お店の規模にもよりますが、デイトナを買いたいと待っている人は、1店舗あたりおよそ1000人くらいいるそうです。
単純に考えると、お店に入ってパッと買えるのは1000分の1の確率なのです。
デイトナを買うためにはその1000分の1の1人にならなければならないのですが、そのためにはどのような行動をとるべきか、ということをお伝えしています。
ーーなるほど。お店は1000人の中からどのような一人を選ぶのでしょうか?
これは僕の持論ですが、店員さんは100万円をあげてもいいと思う人を選んでいると思います。
デイトナは、中古市場での価格は正規店の価格を約100万円上回っています。そうなるともう、誰にでも売っていいものではないことは明らかですよね。
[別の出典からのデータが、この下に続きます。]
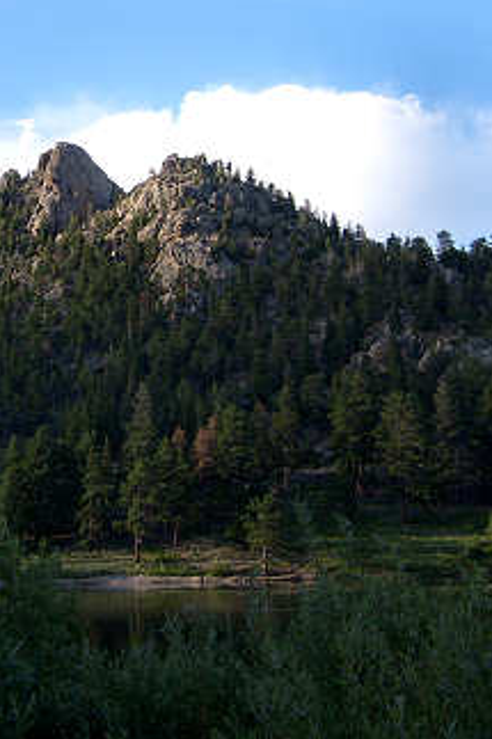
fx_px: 1272
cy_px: 279
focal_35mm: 62
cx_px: 41
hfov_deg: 21.4
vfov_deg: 32.3
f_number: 7.1
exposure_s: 1/60
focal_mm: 5.8
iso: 80
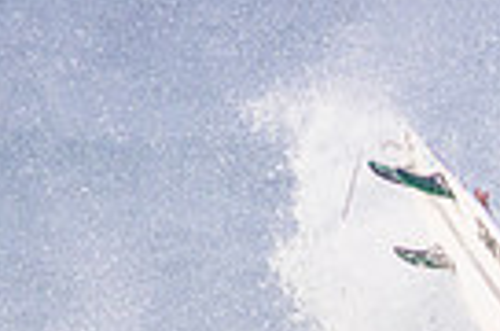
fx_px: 44923
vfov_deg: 0.4
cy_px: 491
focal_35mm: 3242
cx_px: 613
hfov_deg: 0.6
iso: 1600
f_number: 11
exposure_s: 1/2000
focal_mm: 720
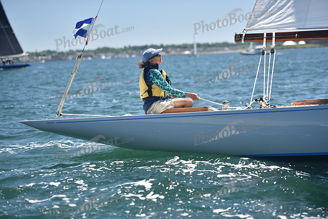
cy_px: 110
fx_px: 893
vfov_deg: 14.0
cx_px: 164
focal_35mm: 98
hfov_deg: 20.8
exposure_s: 1/1000
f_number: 2.8
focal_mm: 98
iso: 200
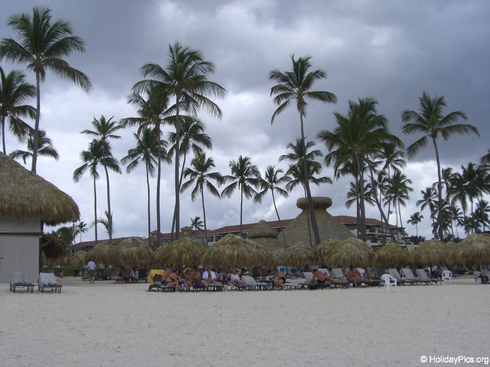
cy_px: 184
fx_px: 538
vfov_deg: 37.7
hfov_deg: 49.0
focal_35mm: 38
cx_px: 245
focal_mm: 6.2
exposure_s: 1/125
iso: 64
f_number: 8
店員さんは、こういう状況を踏まえて、この人になら万が一中古市場に売られてしまってもいい、という方を選ぶのです。
左から、デイトナ(Ref. 116500LN)、GMTマスター2のメテオライト、
GMTマスター2(Ref. 16710)、GMTマスター2(Ref. 126710BLNR)
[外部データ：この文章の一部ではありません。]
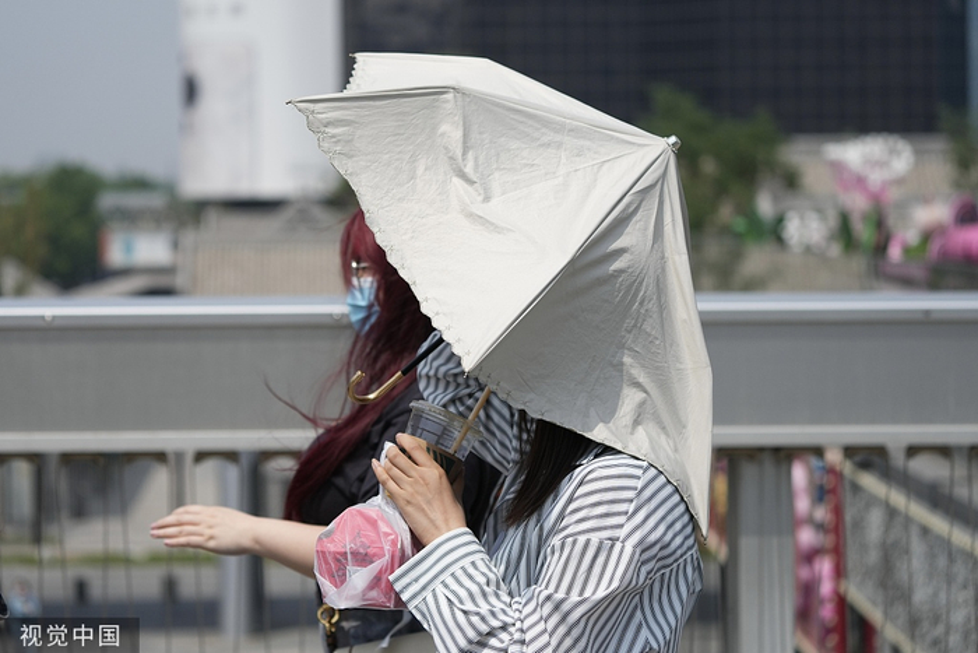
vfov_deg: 13.7
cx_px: 489
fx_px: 2717
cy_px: 326
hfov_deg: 20.4
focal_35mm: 100
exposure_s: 1/4000
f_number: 4.5
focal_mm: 100
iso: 400
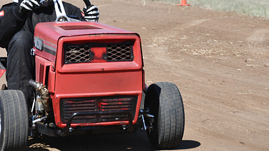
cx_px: 95
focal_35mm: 367
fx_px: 2618
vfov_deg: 3.3
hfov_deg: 5.9
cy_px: 20
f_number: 8
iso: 200
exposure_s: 1/500
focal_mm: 155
ーーそれはどのようなところ見て判断しているのですか?
好き嫌いもあるかもしれませんが、身なりや話、どれだけの期間探しているかなど、さまざまな要素があります。
ある程度こういう基準が想定できるわけですから、逆に言うと、買いたい人は売ってもらえる状態を自分で作ればいいわけですよね。
ーーお知り合いの10年探されている方の場合はいかがですか?
先ほど挙げた要素のうち、どれだけの期間探しているかという点については、良い方にも悪い方にも働きます。
10年探しても手に入らないというのは、店員さんからも、その人に何かあるのではないかと思われてしまいかねないのです。
だからこそ、短い期間で自分を変える努力をした方がいいと本人にも伝えました。
ーー自分を変えるとは、具体的にどのようなことですか?
まずは、身なりをきちんとすることをアドバイスしました。
ロレックス正規店にふさわしい髪形や、髭を剃るといったことです。
ーー手ごたえはいかがでしたか?
驚くべきことに、最近髪を切ってきてくれました!
おそらく、その方は長い年月にわたって髪型も含めて同じスタイルでいたと思うのですが、やはりどうしてもデイトナが欲しいから、とのことです。
ーーお互いの強い気持ちで一歩踏み出したのですね! とはいえ、SNSで出会った方に厳しいことをいうのはかなり勇気がいることですよね。
はい、まさにそうなんです。その方は年上ですし、嫌われてしまうかもとも思いました。
SNSで知り合った年下の人にアドバイスされても、それを実行できる人はなかなかいないと思います。大概はブロックして、もういいやとなってしまいますよね(笑)
でも、その人はしっかり受け止めてくれたのです。
すごく感動しましたし、その方には絶対に正規店でデイトナを買ってもらおうと思いました。
他の愛好家にも希少な時計を手に入れてほしいという思いから、嫌われてしまうリスクを負ってまで相手のためにアドバイスするというのは、決して誰にでもできることではない。自分だけのコレクションの楽しみから、コレクションの喜びを共有する楽しみへ。ベテランコレクターならではの、違うステージのコレクターのあり方を教えてもらった。